The state of Michigan is in particular focus, as the Michigan Board of State Canvassers has a remote meeting scheduled at 1 p.m. Eastern time, and because one of the four board members, Republican Norman Shinkle, has indicated he will seek to delay certification, according to the Lansing State Journal. The board comprises two Democrats and two Republicans, and the second Republican has made no statements to the press as to how he intends to vote.
The Detroit Free Press reported that even if Monday’s vote ends in a deadlock, it is likely that Michigan’s courts would force the board to certify before the Dec. 8 deadline by which states must send a list of presidential electors to the Archivist of the United States.
Monday is also the deadline for Pennsylvania counties to certify their results, and several of the commonwealth’s 67 counties have already done so, though others may need time, the Philadelphia Inquirer reported. Less drama is expected in the Keystone State because final statewide certification is done unilaterally by the Secretary of State Kathy Boockvar, a Democrat. There is no statutory deadline for her to do so, but federal law says she must complete the task by Dec. 8.

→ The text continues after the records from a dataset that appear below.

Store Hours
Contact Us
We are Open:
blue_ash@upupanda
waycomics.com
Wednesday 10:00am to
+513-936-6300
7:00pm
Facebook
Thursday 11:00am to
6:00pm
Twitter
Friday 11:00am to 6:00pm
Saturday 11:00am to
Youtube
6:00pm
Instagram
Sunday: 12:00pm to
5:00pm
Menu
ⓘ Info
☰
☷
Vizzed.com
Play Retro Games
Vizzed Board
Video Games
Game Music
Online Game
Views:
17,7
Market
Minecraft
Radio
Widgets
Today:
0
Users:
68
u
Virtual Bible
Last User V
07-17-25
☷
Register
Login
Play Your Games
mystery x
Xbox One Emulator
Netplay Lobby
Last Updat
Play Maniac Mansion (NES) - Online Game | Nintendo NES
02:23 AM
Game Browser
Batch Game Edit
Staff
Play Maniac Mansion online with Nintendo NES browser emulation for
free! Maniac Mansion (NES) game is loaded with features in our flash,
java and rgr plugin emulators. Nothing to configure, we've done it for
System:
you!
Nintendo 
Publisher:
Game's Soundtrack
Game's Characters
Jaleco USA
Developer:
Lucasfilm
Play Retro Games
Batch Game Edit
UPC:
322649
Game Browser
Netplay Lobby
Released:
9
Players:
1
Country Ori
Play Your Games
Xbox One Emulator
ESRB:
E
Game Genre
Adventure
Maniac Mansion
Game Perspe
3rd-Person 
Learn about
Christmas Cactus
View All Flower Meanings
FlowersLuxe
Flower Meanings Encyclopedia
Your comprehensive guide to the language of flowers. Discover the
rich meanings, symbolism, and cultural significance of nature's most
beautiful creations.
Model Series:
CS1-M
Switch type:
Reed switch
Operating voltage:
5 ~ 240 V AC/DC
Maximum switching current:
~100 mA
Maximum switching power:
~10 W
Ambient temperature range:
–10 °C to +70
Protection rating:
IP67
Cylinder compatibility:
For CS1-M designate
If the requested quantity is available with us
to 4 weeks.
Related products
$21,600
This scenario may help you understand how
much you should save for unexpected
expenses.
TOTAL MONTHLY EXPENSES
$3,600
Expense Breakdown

The state of Georgia has already certified a Biden win after it completed a recount, though the Trump campaign has indicated it plans to seek a second recount.

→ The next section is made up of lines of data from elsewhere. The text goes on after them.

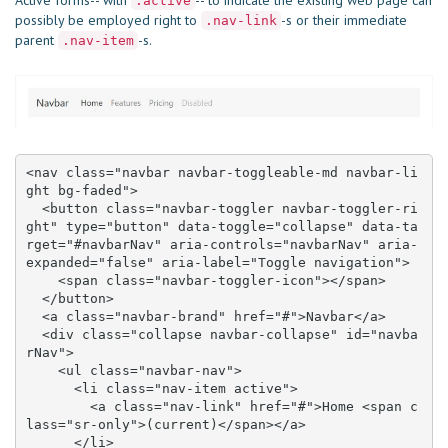
Active forms-- with
-- to indicate the existing web page can
.active
possibly be employed right to
-s or their immediate
.nav-link
parent
-s.
.nav-item
<nav class="navbar navbar-toggleable-md navbar-li
ght bg-faded">

  <button class="navbar-toggler navbar-toggler-ri
ght" type="button" data-toggle="collapse" data-ta
rget="#navbarNav" aria-controls="navbarNav" aria-
expanded="false" aria-label="Toggle navigation">

    <span class="navbar-toggler-icon"></span>

  </button>

  <a class="navbar-brand" href="#">Navbar</a>

  <div class="collapse navbar-collapse" id="navba
rNav">

    <ul class="navbar-nav">

      <li class="nav-item active">

        <a class="nav-link" href="#">Home <span c
lass="sr-only">(current)</span></a>

      </li>
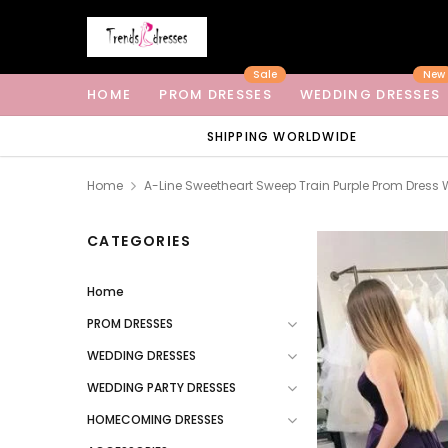
Sale
New
HOME
PROM DRESSES
WEDDING DRESSES
SHIPPING WORLDWIDE
Home
A-Line Sweetheart Sweep Train Purple Prom Dress 
CATEGORIES
Home
PROM DRESSES
WEDDING DRESSES
WEDDING PARTY DRESSES
HOMECOMING DRESSES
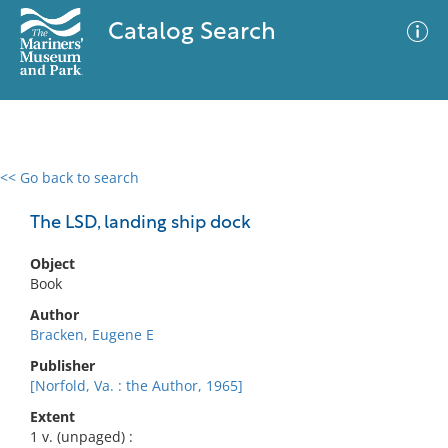
Catalog Search
<< Go back to search
0 results
Advanced Search
Filter
The LSD, landing ship dock
Object
Book
No results meet your criteria
Author
Bracken, Eugene E
Publisher
[Norfold, Va. : the Author, 1965]
Extent
1 v. (unpaged) :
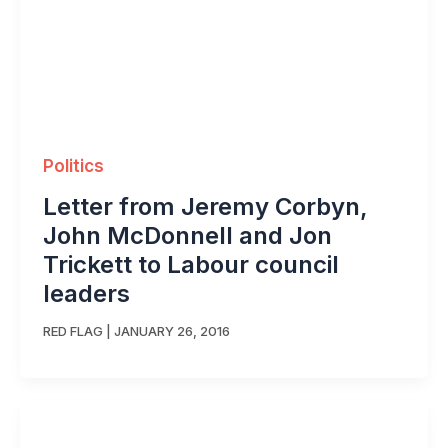
Politics
Letter from Jeremy Corbyn,
John McDonnell and Jon
Trickett to Labour council
leaders
RED FLAG
|
JANUARY 26, 2016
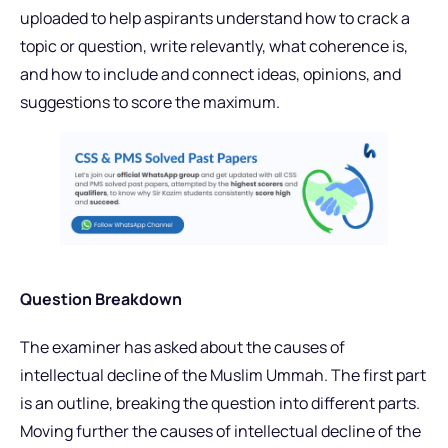
uploaded to help aspirants understand how to crack a
topic or question, write relevantly, what coherence is,
and how to include and connect ideas, opinions, and
suggestions to score the maximum.
Question Breakdown
The examiner has asked about the causes of
intellectual decline of the Muslim Ummah. The first part
is an outline, breaking the question into different parts.
Moving further the causes of intellectual decline of the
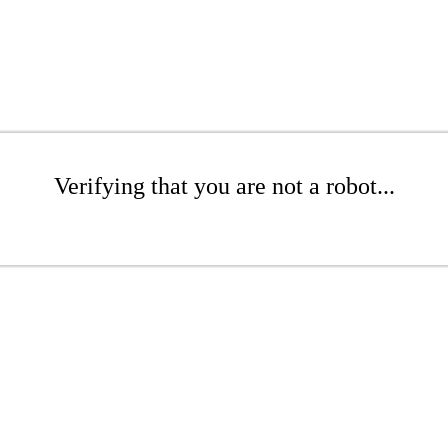
Verifying that you are not a robot...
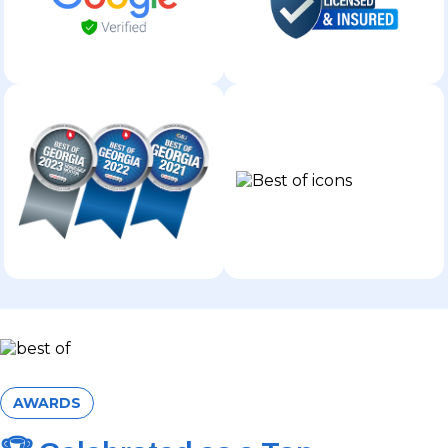
AWARDS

There is an ongoing recount in two Wisconsin counties, Milwaukee and Dane, outsize contributors to Biden’s 20,000-vote victory in the state. The state must certify its results by Dec. 1.
Nevada must certify by Nov. 24 and Arizona by Nov. 30. Biden also has more votes than Trump in those states.

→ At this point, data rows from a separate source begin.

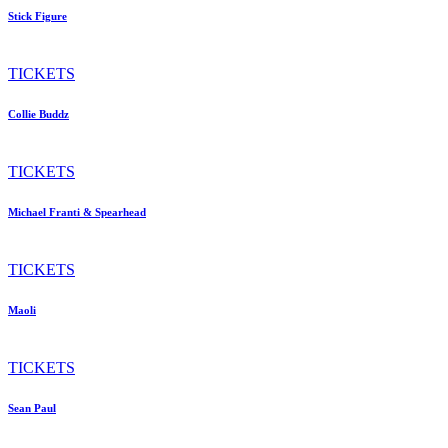
Stick Figure
TICKETS
Collie Buddz
TICKETS
Michael Franti & Spearhead
TICKETS
Maoli
TICKETS
Sean Paul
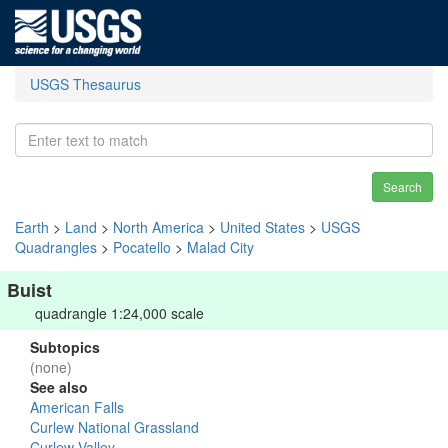
USGS Thesaurus
Search
Earth
>
Land
>
North America
>
United States
>
USGS
Quadrangles
>
Pocatello
>
Malad City
Buist
quadrangle 1:24,000 scale
Subtopics
(none)
See also
American Falls
Curlew National Grassland
Curlew Valley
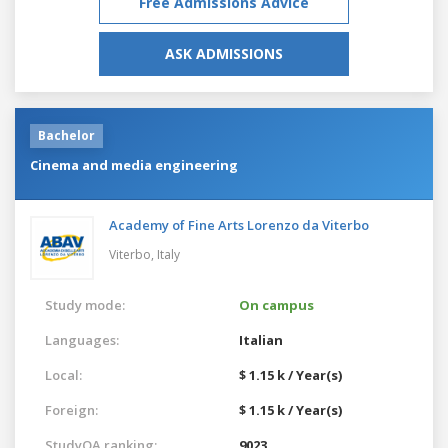
Free Admissions Advice
ASK ADMISSIONS
Bachelor
Cinema and media engineering
Academy of Fine Arts Lorenzo da Viterbo
Viterbo,
Italy
Study mode:
On campus
Languages:
Italian
Local:
$ 1.15 k / Year(s)
Foreign:
$ 1.15 k / Year(s)
StudyQA ranking:
9023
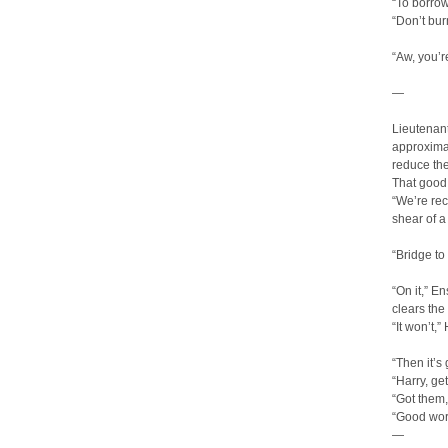
“To borrow
“Don’t bur
“Aw, you’r
—
Lieutenant
approximat
reduce th
That good
“We’re rec
shear of a
“Bridge t
“On it,” E
clears th
“It won’t,”
“Then it’s
“Harry, ge
“Got them,
“Good wor
—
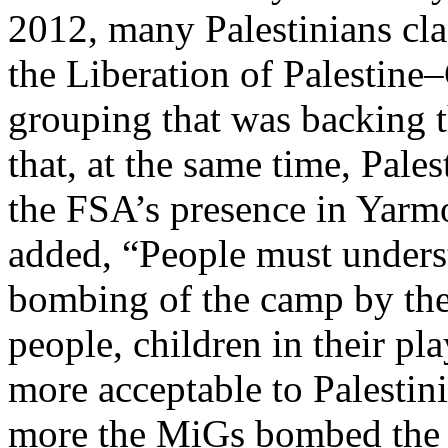
2012, many Palestinians cla
the Liberation of Palestin
grouping that was backing 
that, at the same time, Pale
the FSA’s presence in Yarmou
added, “People must underst
bombing of the camp by th
people, children in their 
more acceptable to Palestin
more the MiGs bombed the 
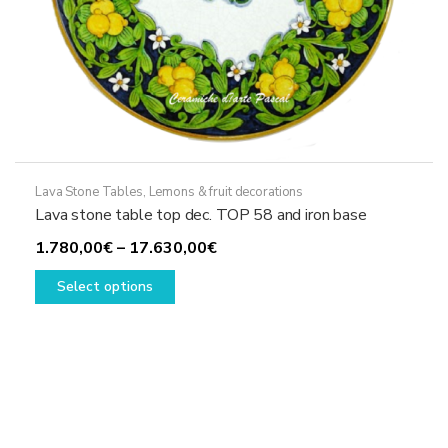
Lava Stone Tables
,
Lemons & fruit decorations
Lava stone table top dec. TOP 58 and iron base
Price
1.780,00
€
–
17.630,00
€
This
range:
Select options
product
1.780,00€
has
through
multiple
17.630,00€
variants.
The
options
may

Meanwhile, the president’s legal effort to halt the certification of votes and throw out masses of mailed ballots that favored Biden has been met with defeat after defeat. On Saturday a federal judge in Pennsylvania threw out a suit in which the Trump campaign sought to disqualify millions of votes.
“This court has been presented with strained legal arguments without merit and speculative accusations … unsupported by evidence,” Judge Matthew Brann wrote in his decision.
“In the United States of America, this cannot justify the disenfranchisement of a single voter, let alone all the voters of its sixth most populous state,” he added.
The Trump campaign is appealing the decision.
A court in Georgia threw out a similar suits last Thursday and state judges in Arizona and Pennsylvania also dismissed suits last week that sought mass rejection of mailed ballots.
On Sunday, the Trump campaign distanced itself from lawyer Sydney Powell after broad backlash over her peddling of theories that an international communist conspiracy infiltrated voting computer systems and changed Americans’ votes on a mass scale.